What are the pros/cons (apart from time spent), and when would you apply one rather than the other?

Here, dairy cows get fresh break every day. Out-wintered stock get a fresh chunk of green crop with their bale-grazing daily, too.

But on the big meadows with awkward river meanders, I split ground into week-ish chunks for a big mob of mixed dry stock (in calf heifers, dry cows, older beef cattle). Then it gets a few weeks' rest. Not perfect, but so much better for growing grass than set stocking, and good return for the time invested.
It's really just evenness.
With 100 acres it all needed to be working optimally, here we have most of our paddocks bigger than that - with a small water trough somewhere, or a dam

Really it's a graze period:rest period ratio I'm looking for, we don't chase high utilisation because we'll always have more grass in a paddock than water, thus it becomes about graze period (if we don't want to overgraze, which we don't)

Some areas will be underutilised and some will be well grazed, but there's nothing stopping me grazing them again over winter
 

Kiwi Pete

Member
Livestock Farmer
20240324_185249.jpg
 

som farmer

Member
Livestock Farmer
Location
somerset
read, and inwardly digested the article re snakes.

and my mind confirmed what l thought, there is no fecking way, anybody is going to talk me into either, farming, or eating the fecking things,

period.
 

som farmer

Member
Livestock Farmer
Location
somerset
looks interesting, but l have a slight problem, got kicked out of face ache, two weeks after l joined, for viewing 'inappropriate material'.

never got any farther than market place, for ag related adverts, knew farming was unpopular, but couldn't see the wrong in that, so feck them.
 

Kiwi Pete

Member
Livestock Farmer
looks interesting, but l have a slight problem, got kicked out of face ache, two weeks after l joined, for viewing 'inappropriate material'.

never got any farther than market place, for ag related adverts, knew farming was unpopular, but couldn't see the wrong in that, so feck them.
Wait til you go on "regenerative grazing group" and suggest that regenerative grazing may help undo the damage that their too-short recovery strategy is causing

One of their founding admins pulled me aside and told me to shut my mouth, I said "I don't use my mouth to post on Facebook I type with my fingers" and got put on premod for that, but Chris abused me via private message for weeks. Best group I ever unfollowed
 

Kiwi Pete

Member
Livestock Farmer
To this day I have not been able to come up with a reasonable answer why anyone uses Facebook at all.
It's as good as you make it; sometimes it's in our best interests to do the odd U-turn, with anything really. This was a classic example where I thought contributions were what it was all about, and it's only some contributions that are welcome.

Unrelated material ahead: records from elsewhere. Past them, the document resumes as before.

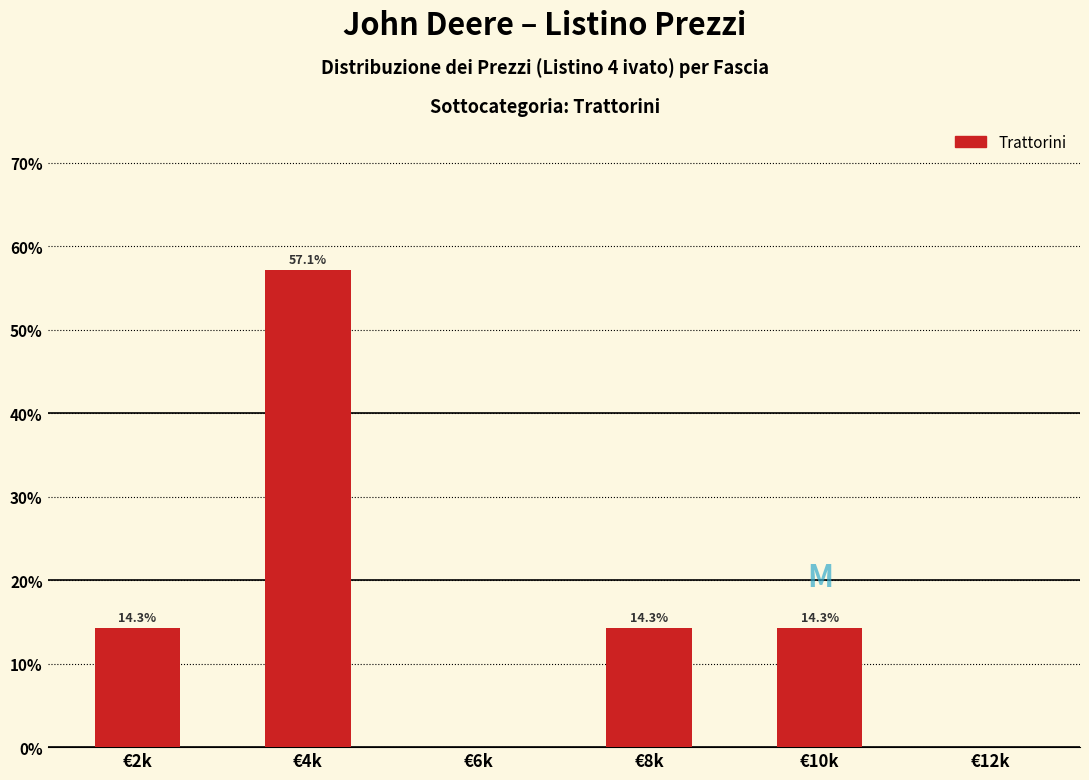

Reading left to right, transcribe all the data shown in this chart.

€2k=14.3	€4k=57.1	€6k=0.0	€8k=14.3	€10k=14.3	€12k=0.0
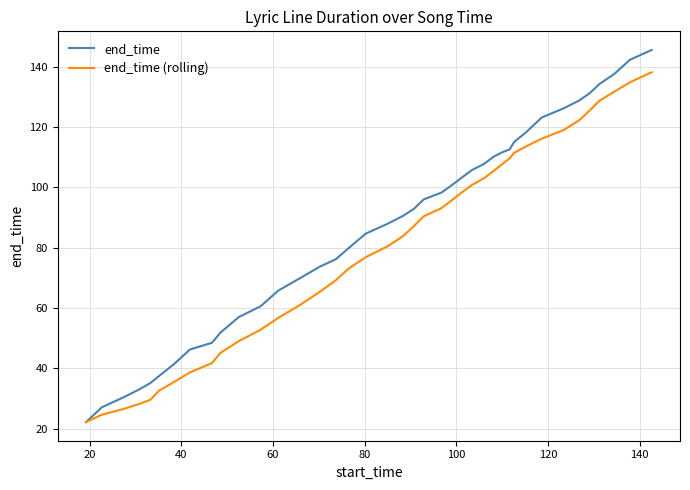

True or false: end_time (rolling) has more than 1 interior local peaks.

False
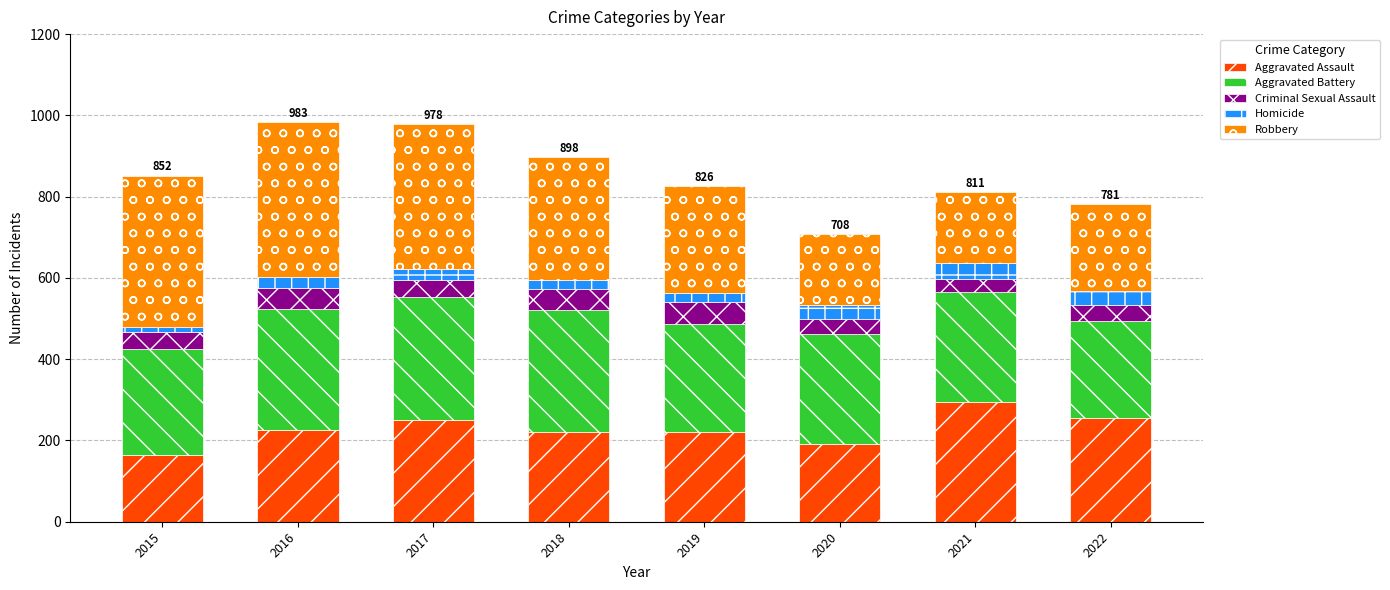

What is the average value of the Aggravated Assault series?

228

I get my ass shot out on here too and it's no bother, I don't know anything
 

Fenwick

Member
Location
Bretagne France
FB is a tool. and like any tool its only useful if its the right tool and you use it properly.

If you don't need it, thats great. If you do need it then being able to use it correctly (learning how to communicate with others online etc) is essential.

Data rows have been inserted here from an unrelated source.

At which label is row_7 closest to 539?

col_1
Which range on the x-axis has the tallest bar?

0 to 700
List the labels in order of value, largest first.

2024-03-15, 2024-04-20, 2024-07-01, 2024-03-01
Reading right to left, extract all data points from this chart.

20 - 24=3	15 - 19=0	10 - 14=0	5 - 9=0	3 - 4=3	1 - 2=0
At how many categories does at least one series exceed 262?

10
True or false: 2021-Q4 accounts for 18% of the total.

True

Unfortunately its a shared tool. And just like on the farm, sharing tools isn't always simple.

The english speaking FB groups seem almost sectarial. hich is a shame as their are snippets of fantastic info, and it puts people off sharing any 'outside of the box

My French FB group on the otherhand is quite 'bienveillant' which poorly translates into goodwill towards others, we have been making massive progress nationally thanks to this group.
 

Kiwi Pete

Member
Livestock Farmer
I agree with all of that.

It's just an amplified view of what it is to be human being, as it's a smaller than real world.

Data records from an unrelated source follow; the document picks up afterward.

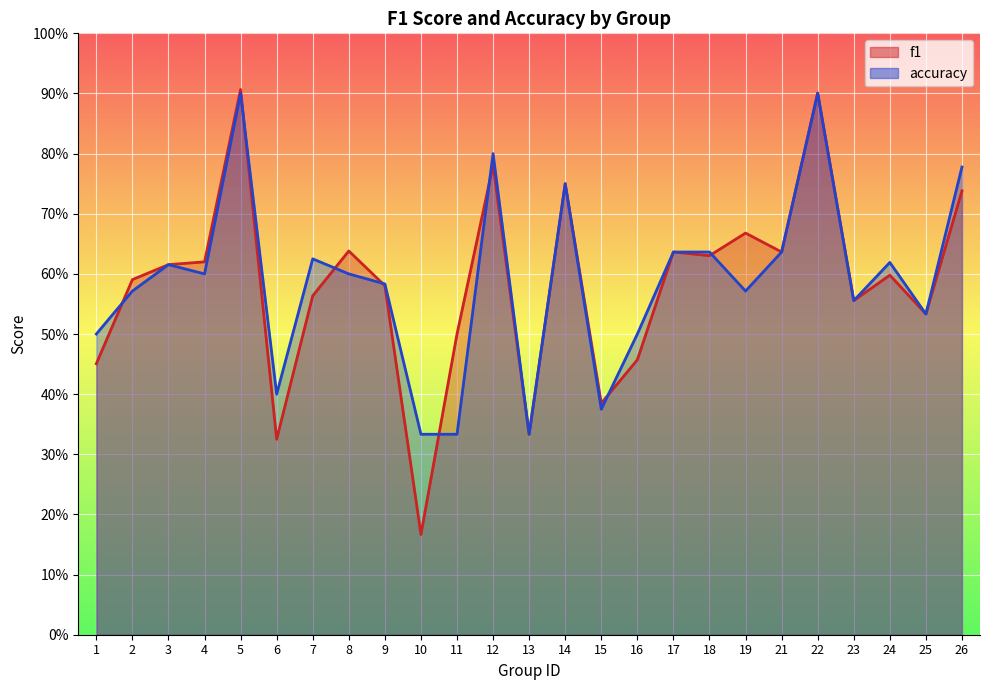

At how many categories does at least one series exceed 0?

25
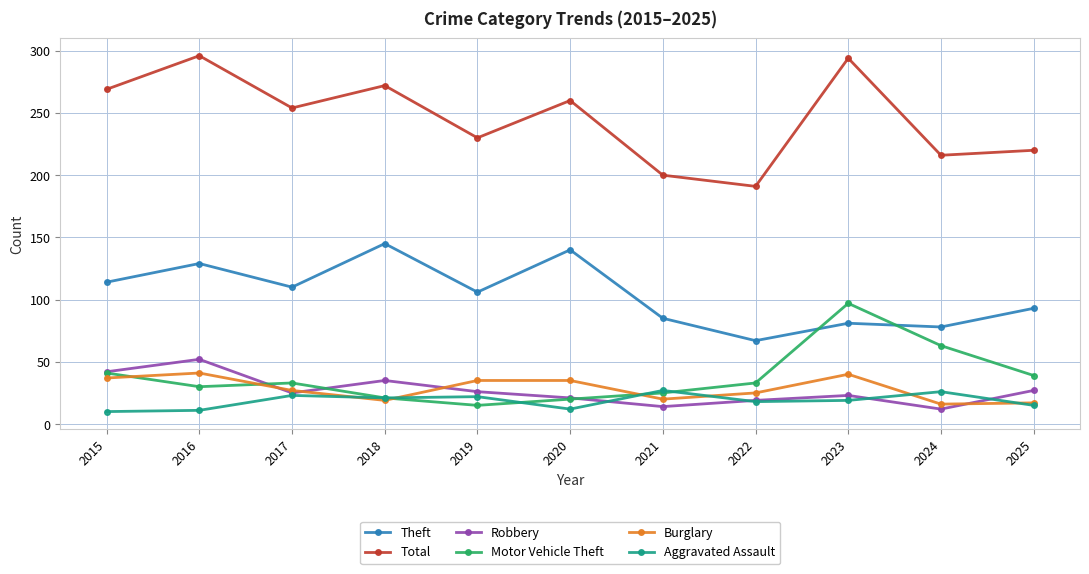

Between 2016 and 2019, which series saw the biggest shift?

Total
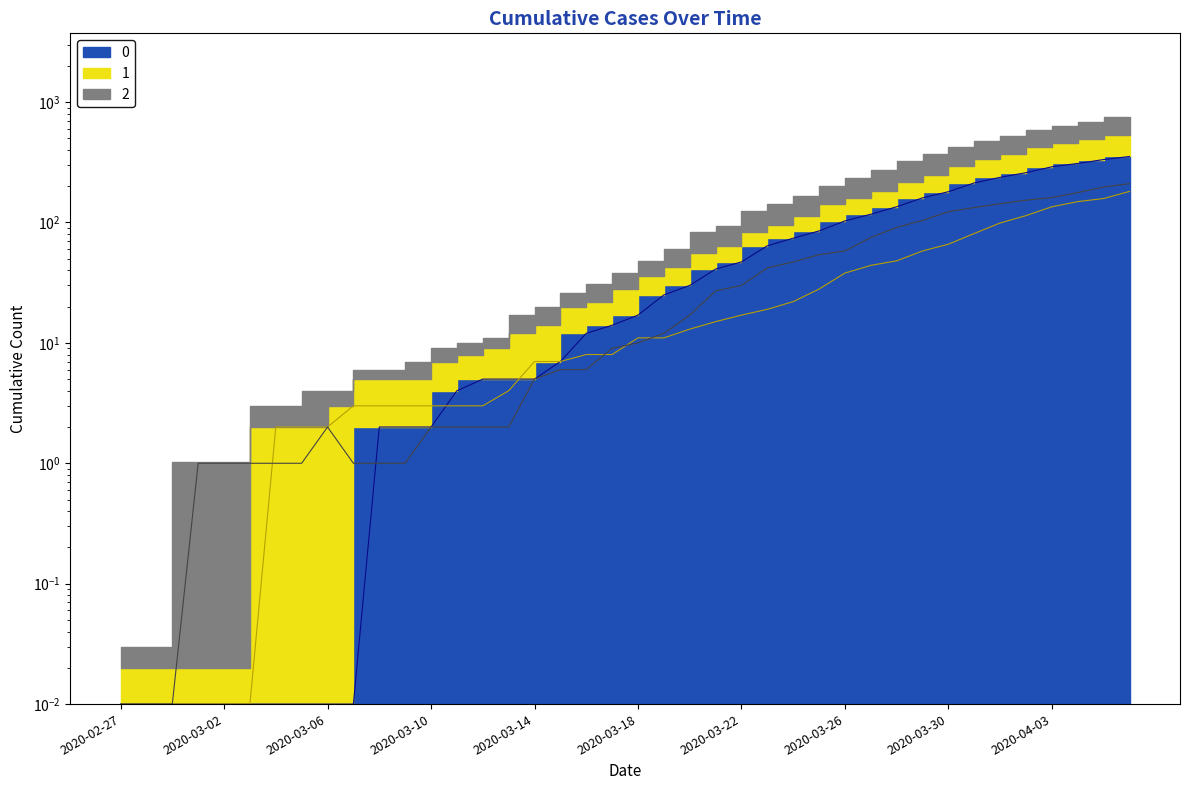

What are all the series names shown in the legend?

0, 1, 2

The righteous have every right to be there, as they are us !

Everybody really wants to be right and nobody really wants to be shown as wrong, because the people who really don't give two hoots say very little we have the availibility heuristic that has us think people are hard work.

I could shoot the TFF messenger for that one, doesn't stop me from picking the scabs off .
Part of my work is how I handle situations that don't supply me with agreement.